Soziale Determinanten von Gesundheit
All das bestätigt, was jene Soziolog*innen, Ärzt*innen und Gesundheitsarbeiter*innen etwa, die sich mit sogenannten sozialen Determinanten von Gesundheit beschäftigen, schon lange sagen: Arme sterben früher – und daran etwas zu ändern ist eine gesellschaftliche, keine individuelle Aufgabe. In einer Veröffentlichung der Leopoldina aus dem Jahr 2019 heißt es: »Nach neuen Daten des Sozioökonomischen Panels, die bis zum Jahr 2016 reichen, beträgt die Differenz der mittleren Lebenserwartung bei Geburt zwischen Mitgliedern der niedrigsten und höchsten Einkommensgruppe 8,6 Jahre bei Männern und 4,4 Jahre bei Frauen.« Das Max-Planck-Institut für demografische Forschung zeigte ebenfalls 2019 in einer Auswertung von 27 Millionen Datensätzen, dass das Risiko von Männern aus dem am schlechtesten verdienenden Fünftel, im Alter zwischen 30 und 59 Jahren zu sterben, um 150 Prozent höher ist als bei Männern aus dem am besten verdienenden Fünftel.
Nur: Zum Selbstbild einer klassenlosen Gesellschaft passen diese Zahlen eben so wenig wie zur Gesundheitspolitik. Diese predigt seit Jahren die Eigenverantwortung bei der Prävention von Krankheiten. Wer Sport treibe, nicht rauche und in die Rückenschule gehe, der verlängere sein Leben und falle dem Gesundheitssystem nicht zur Last, so die Botschaft. Nähme man die Erkenntnisse zum Zusammenhang von sozialen Faktoren und Gesundheit ernst, müsste es indes um ganz andere Fragen gehen: Was kann getan werden, damit Menschen nicht in schimmeligen, engen Wohnungen leben müssen? Was muss sich ändern, damit Arbeit nicht krank macht? Wie können Reproduktionstätigkeiten gesellschaftlich organisiert werden, damit Frauen nicht doppelten Belastungen ausgesetzt sind?

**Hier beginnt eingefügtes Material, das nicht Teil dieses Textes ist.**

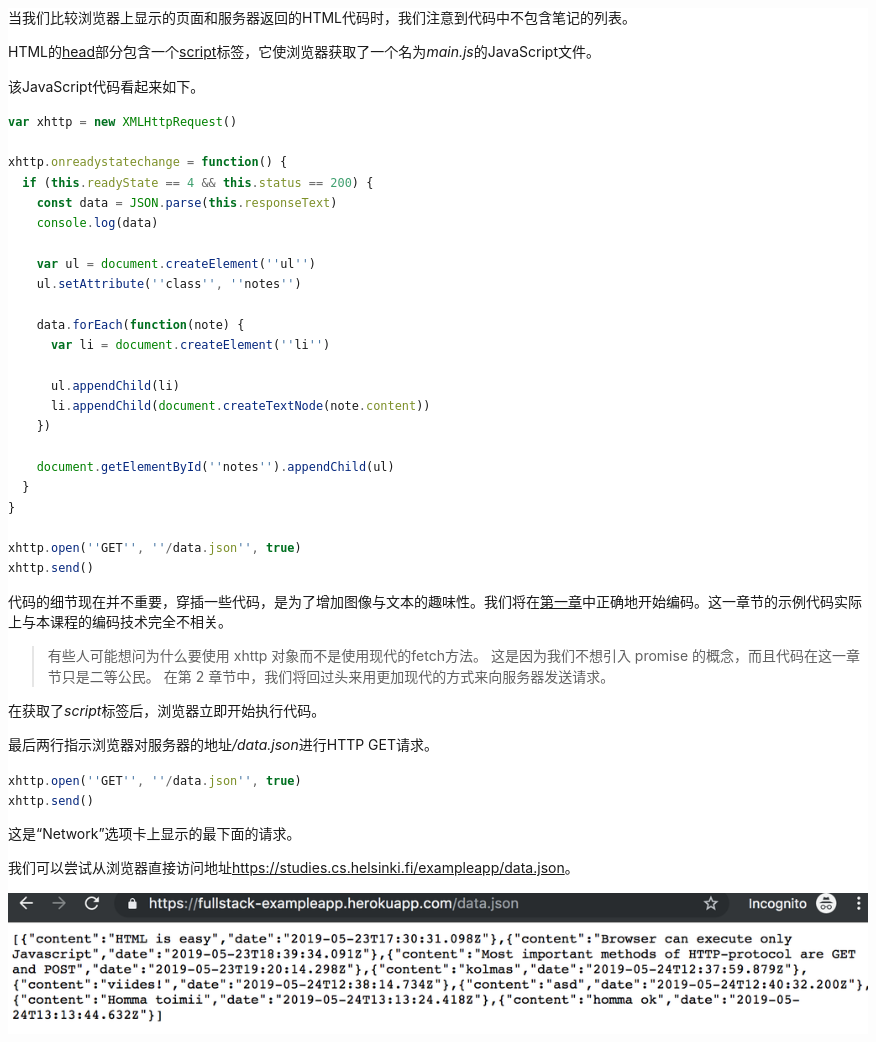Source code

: 
当我们比较浏览器上显示的页面和服务器返回的HTML代码时，我们注意到代码中不包含笔记的列表。

 HTML的[head](https://developer.mozilla.org/en-US/docs/Web/HTML/Element/head)部分包含一个[script](https://developer.mozilla.org/en-US/docs/Web/HTML/Element/script)标签，它使浏览器获取了一个名为<i>main.js</i>的JavaScript文件。


 该JavaScript代码看起来如下。

```js
var xhttp = new XMLHttpRequest()

xhttp.onreadystatechange = function() {
  if (this.readyState == 4 && this.status == 200) {
    const data = JSON.parse(this.responseText)
    console.log(data)

    var ul = document.createElement(''ul'')
    ul.setAttribute(''class'', ''notes'')

    data.forEach(function(note) {
      var li = document.createElement(''li'')

      ul.appendChild(li)
      li.appendChild(document.createTextNode(note.content))
    })

    document.getElementById(''notes'').appendChild(ul)
  }
}

xhttp.open(''GET'', ''/data.json'', true)
xhttp.send()
```

 代码的细节现在并不重要，穿插一些代码，是为了增加图像与文本的趣味性。我们将在[第一章](/en/part1)中正确地开始编码。这一章节的示例代码实际上与本课程的编码技术完全不相关。


 > 有些人可能想问为什么要使用 xhttp 对象而不是使用现代的fetch方法。 这是因为我们不想引入 promise 的概念，而且代码在这一章节只是二等公民。 在第 2 章节中，我们将回过头来用更加现代的方式来向服务器发送请求。


 在获取了<i>script</i>标签后，浏览器立即开始执行代码。


 最后两行指示浏览器对服务器的地址<i>/data.json</i>进行HTTP GET请求。

```js
xhttp.open(''GET'', ''/data.json'', true)
xhttp.send()
```

这是“Network”选项卡上显示的最下面的请求。


 我们可以尝试从浏览器直接访问地址<https://studies.cs.helsinki.fi/exampleapp/data.json>。

![](../../images/0/10e.png)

Man würde zu dem Schluss kommen, dass Ungleichheit und Ausbeutung die größten Gesundheitsrisiken sind und dass ihnen nur gesellschaftlich, nicht individuell, ja nicht einmal allein mit einer guten Behandlung von Krankheitssymptomen beizukommen ist. Leiharbeit, Outsourcing, Niedriglöhne, Wohnungspolitik und vieles mehr wären dann plötzlich auch gesundheitspolitische Themen.